Linux Kernel learning notes (1)-multipart paging Protection

Three different addresses are involved in addressing with an 80x86 processor. The relationship is as follows:

 

Logical Address -------------------> linear address ------------------------> physical address

(Segmented) (paging)

Segmented protection mechanism:

 

A logical address consists of two parts: Segment identifier and offset. The offset is a 32-bit long field, and the segment identifier is a 16-bit long field, which is called a segment selector and contains a 13-bit segment descriptor index, A one-bit gdt and LDT indicate a bit and a two-bit requester privilege level.

The requester privilege level (RPL) is used to indicate the privilege level of the current CPU. 0 indicates the highest priority. 3 indicates the lowest priority. Linux uses only 0 and 3, which are called kernel and user States respectively.

 

To quickly and conveniently locate the segment selection character, the processor provides a segment register. The unique purpose of the segment register is to store the segment selection character. The CS register contains a two-digit field, specifies the current CPU priority (CPL ).

 

The segment descriptor is an 8-byte representation of the segment. It is stored in the Global Descriptor Table (gdt) and Local Descriptor Table (LDT). Because the segment descriptor contains a large amount of content, we will not describe them here. The key is a two-digit descriptor privilege level (DPL), which is mainly used to restrict access to this segment. It indicates the Minimum CPU priority that can access this segment.

 

The preceding three paragraphs contain three privileged levels: RPL, CPL, and DPL. Is it a bit dizzy, don't worry, the following describes the relationship between the three.

 

DPL: descriptor privilege level)

The permission bit stored in the descriptor is used to describe the privilege level of the code, that is, the real privilege level of the Code itself. A program can use multiple segments (data, code, stack) or
Use a code segment. Under normal circumstances, when the program environment is established, the segment descriptor does not need to be changed-of course, DPL does not need to be changed, so the DPL value of each segment is fixed.
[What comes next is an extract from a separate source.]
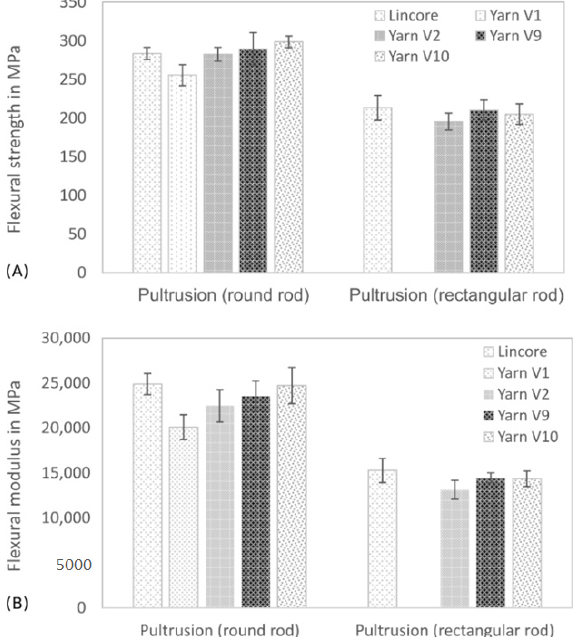
Figure 7. Flexural strength ( A ) and flexural modulus ( B ) of pultruded round and rectangular rods (fibre volume fraction of round rods ~ 40% and of rectangular rods ~ 30%). Results are shown as mean values with standard deviation as error bars.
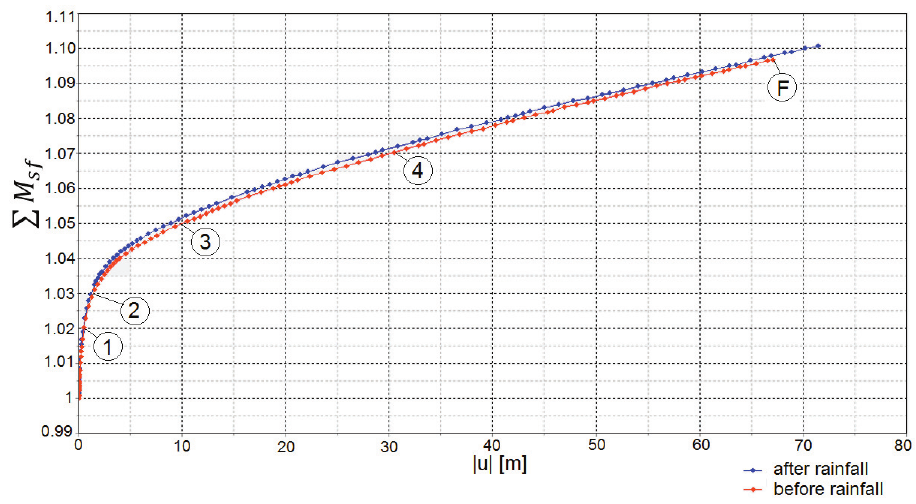
Fig. 11. Safety factor result for both cases – before and after heavy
CPL: current privilege level)

It is the value obtained from the combination of Bit 0 and bit 1 in CS register. At a certain time point, only this value uniquely represents the CPL of the program. In Linux, it indicates whether the system is in the kernel or user State.

 

RPL: Request privilege level RPL (request privilege level)

RPL is saved at least two of the sub-names.
RPL
It indicates the access request permission of the process to the segment, which means the request permission that the current process wants.
RPL
Of
Value
The RPL> = CPL is not necessarily set by the programmer. But when RPL <CPL, CPL actually works, because the Privilege Check during access is a judgment.
Disconnected:EPL = max (RPL, CPL) <= DPL
Whether it is true, so RPL can be considered as an additional limit for each access. RPL = 0 has the minimum limit, and RPL = 3 has
Maximum limit. So don't try to set up an RPL to access a segment that is more inner than Cpl.

Because it is impossible for you to get higher permissions than yourself, you must apply for lower permissions than you actually can pass CPU review, in order to allow you. So in fact, the role of RPL is that programmers can downgrade their programs to run. Sometimes, for better security, programs can reduce their permissions at the right time (RPL is set to a larger value ).

 

Use privileged-level protection mechanisms in the section Mechanism

 

Paging protection mechanism:

 

The paging mechanism divides 32-bit linear addresses into three fields.

Directory item (10 characters in height)

Page table item (medium 10 digits)

Offset (12 digits below)

 

The page Directory items and page table items have the same structure. The permissions are as follows:

Read/write flag

Read/write privilege. If it is 0, the corresponding page or page is read-only. If it is 1, it indicates that the page can be read and written.

User/supervisor flag

There are only two privileged levels related to the page table. If the flag is 0, it can be addressable only when it is in the kernel state. If the flag is 1, it can always be addressing the page.